ICC withdrawal decision is now in your hands
‘Procedural irrationality.” “Prematurity.” “Unexplained haste.”
Those were the terms the high court used to describe government’s bungled decision to withdraw from the International Criminal Court (ICC).
Ordering government to immediately revoke its notice to withdraw from the court, the full Bench headed by Judge Phineas Mojapelo said the process should have been initiated by Parliament and not the executive.
The court ruling followed International Relations Minister Maite Nkoana-Mashabane’s letter to the UN signalling South Africa’s intention to withdraw from the Rome Statute by October this year. The Rome Statute is the instrument under which the ICC was set up.
In her letter, Nkoana-Mashabane said South Africa’s membership of the ICC conflicted with the country’s involvement in conflict resolution. The decision was precipitated by government’s handling of Sudanese mass butcher Omar al Bashir’s visit to South Africa and the court’s castigation of government for violating its legal duties.
This week, Mojapelo was scathing of government’s failure to consult Parliament, “the principal legislative organ of the state”, and of the belated attempt to rush the Repeal Bill through.
“Parliament is ... the master of its own processes, and the national executive is not entitled to dictate time frames to it within which to consider any bill before it ... Parliament has a special role to play in our constitutional democracy.”

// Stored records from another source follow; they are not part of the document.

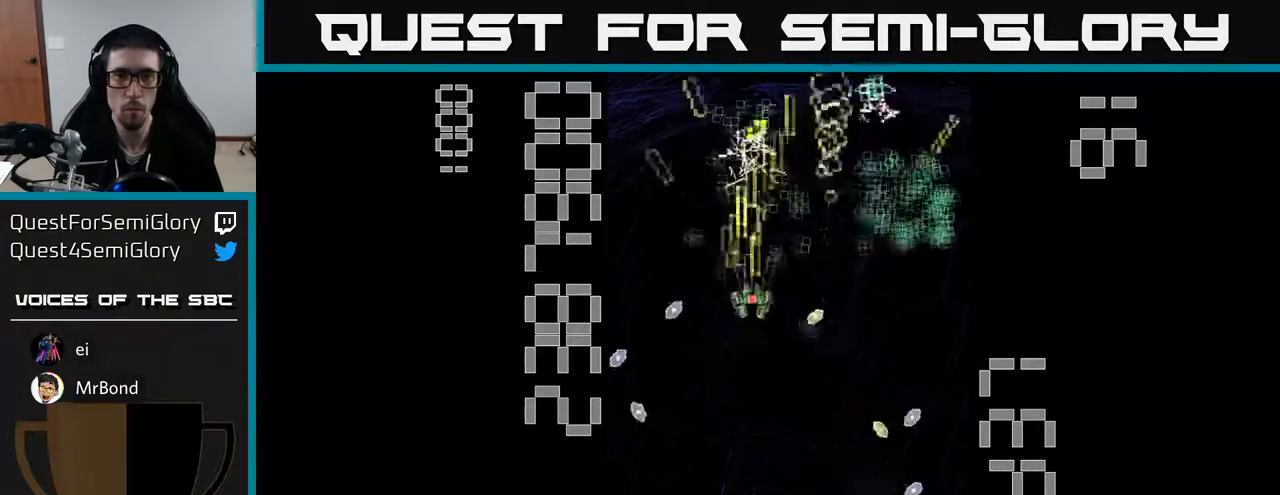
{"buttons": ["A", "DPAD_DOWN", "DPAD_RIGHT"], "left_stick": "center", "events": [[283, "DPAD_UP", "up"], [300, "DPAD_DOWN", "down"], [350, "DPAD_RIGHT", "down"]]}
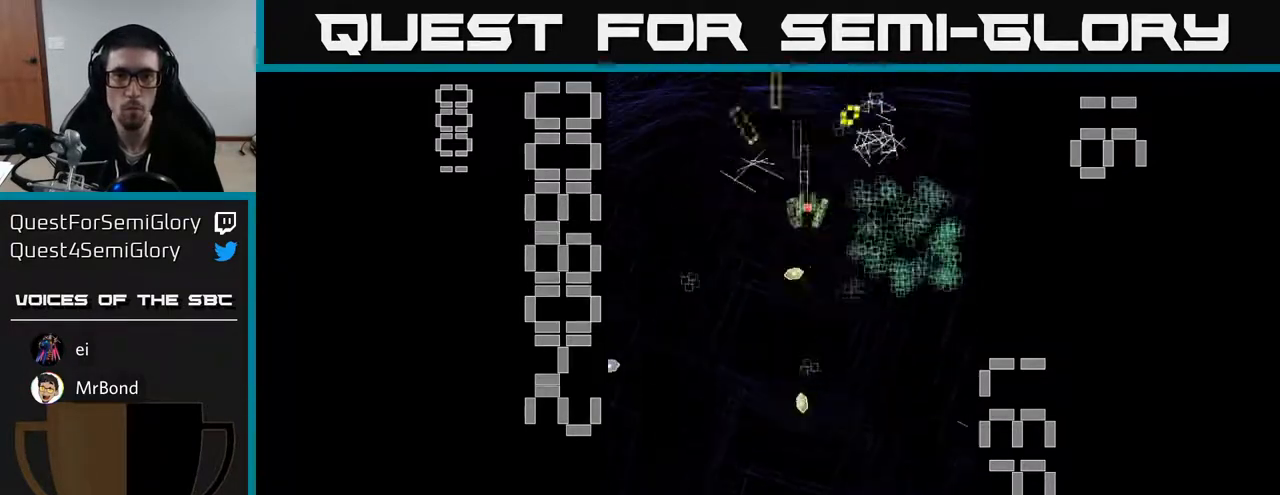
{"buttons": ["A", "DPAD_LEFT"], "left_stick": "center", "events": [[33, "DPAD_DOWN", "up"], [133, "DPAD_UP", "down"], [233, "DPAD_UP", "up"], [250, "DPAD_RIGHT", "up"], [267, "DPAD_DOWN", "down"], [433, "DPAD_LEFT", "down"], [500, "DPAD_DOWN", "up"]]}
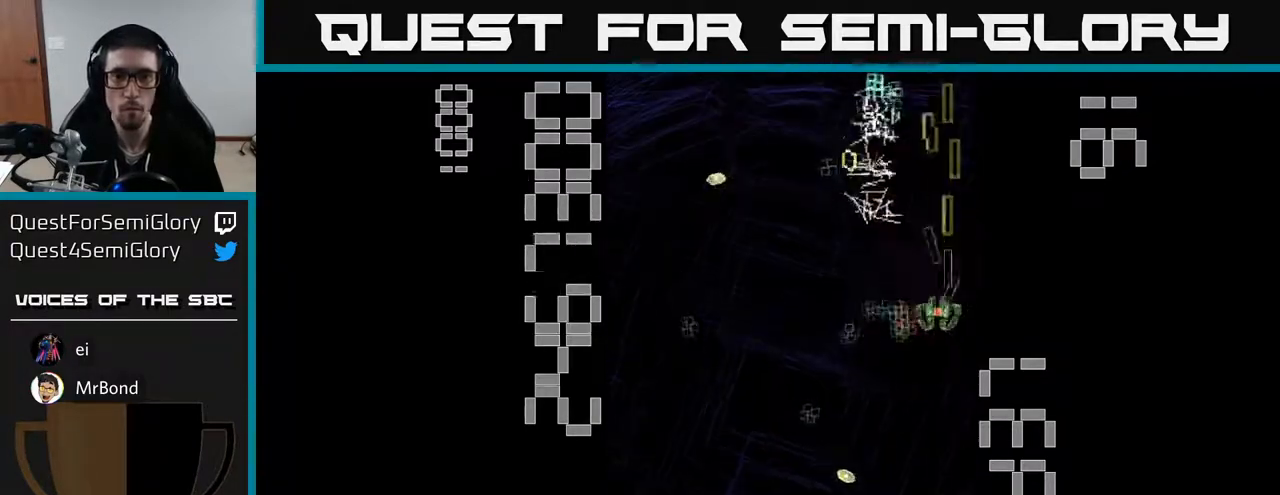
{"buttons": ["A", "X", "DPAD_LEFT"], "left_stick": "center", "events": [[50, "DPAD_UP", "down"], [117, "DPAD_UP", "up"], [167, "DPAD_DOWN", "down"], [233, "DPAD_LEFT", "up"], [433, "DPAD_LEFT", "down"], [483, "DPAD_DOWN", "up"], [483, "X", "down"]]}
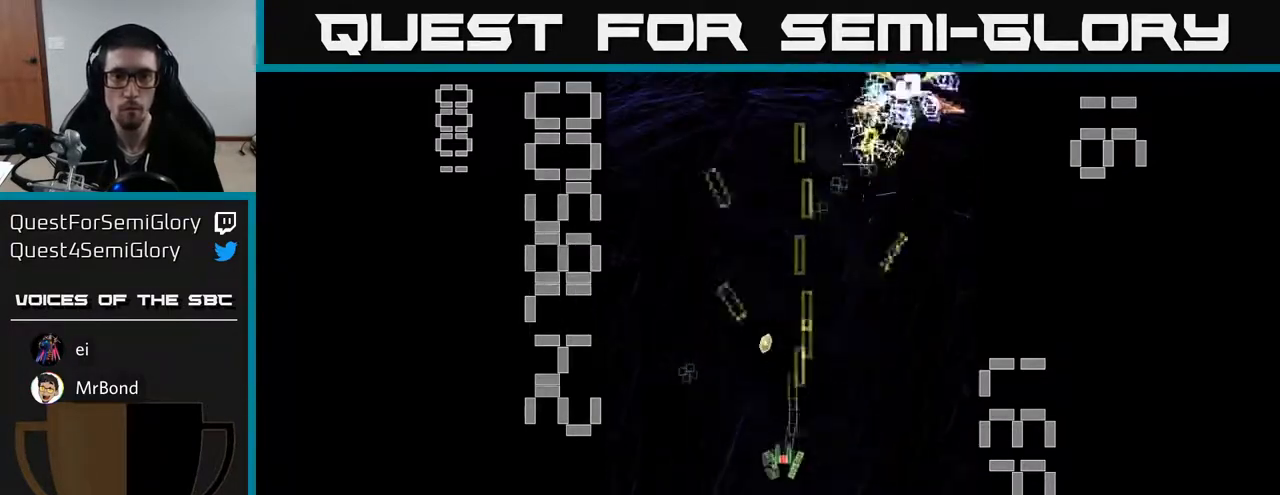
{"buttons": ["A", "X", "DPAD_RIGHT"], "left_stick": "center", "events": [[100, "DPAD_LEFT", "up"], [117, "DPAD_DOWN", "down"], [117, "DPAD_RIGHT", "down"], [350, "DPAD_DOWN", "up"]]}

The courts have now put the matter back in the hands of the citizens and their representatives. It is therefore critical that citizens engage in the public consultation process. In the words of the Council for the Advancement of the South African Constitution, which was an intervening party in the case, we all need to ensure that our commitments to fundamental human rights – in particular acting against genocide, war crimes and crimes against humanity, including apartheid – are respected and indeed prioritised.”